In some cases it may be desirable to run multiple instances of the Spark Shuffle Service which are using different versions of Spark. This can be helpful, for example, when running a YARN cluster with a mixed workload of applications running multiple Spark versions, since a given version of the shuffle service is not always compatible with other versions of Spark. (See SPARK-27780 for more detail on this)
YARN versions since 2.9.0 support the ability to run shuffle services within an isolated classloader (see
YARN-4577), meaning multiple Spark versions can coexist within a single NodeManager.
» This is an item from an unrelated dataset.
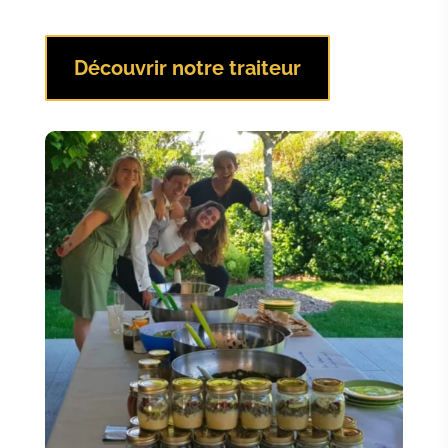
Découvrir notre traiteur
To support this from the Spark side, we need to make two enhancements:
- Make the name of the shuffle service configurable. Currently it is hard-coded to be spark_shuffle on both the client and server side. The server-side name is not actually used anywhere, as it is the value within the yarn.nodemanager.aux-services which is considered by the NodeManager to be definitive name. However, if you change this in the configs, the hard-coded name within the client will no longer match. So, this needs to be configurable.
- Add a way to separately configure the two shuffle service instances. Since the configurations such as the port number are taken from the NodeManager config, they will both try to use the same port, which obviously won't work. So, we need to provide a way to selectively configure the two shuffle service instances. I will go into details on my proposal for how to achieve this within the PR.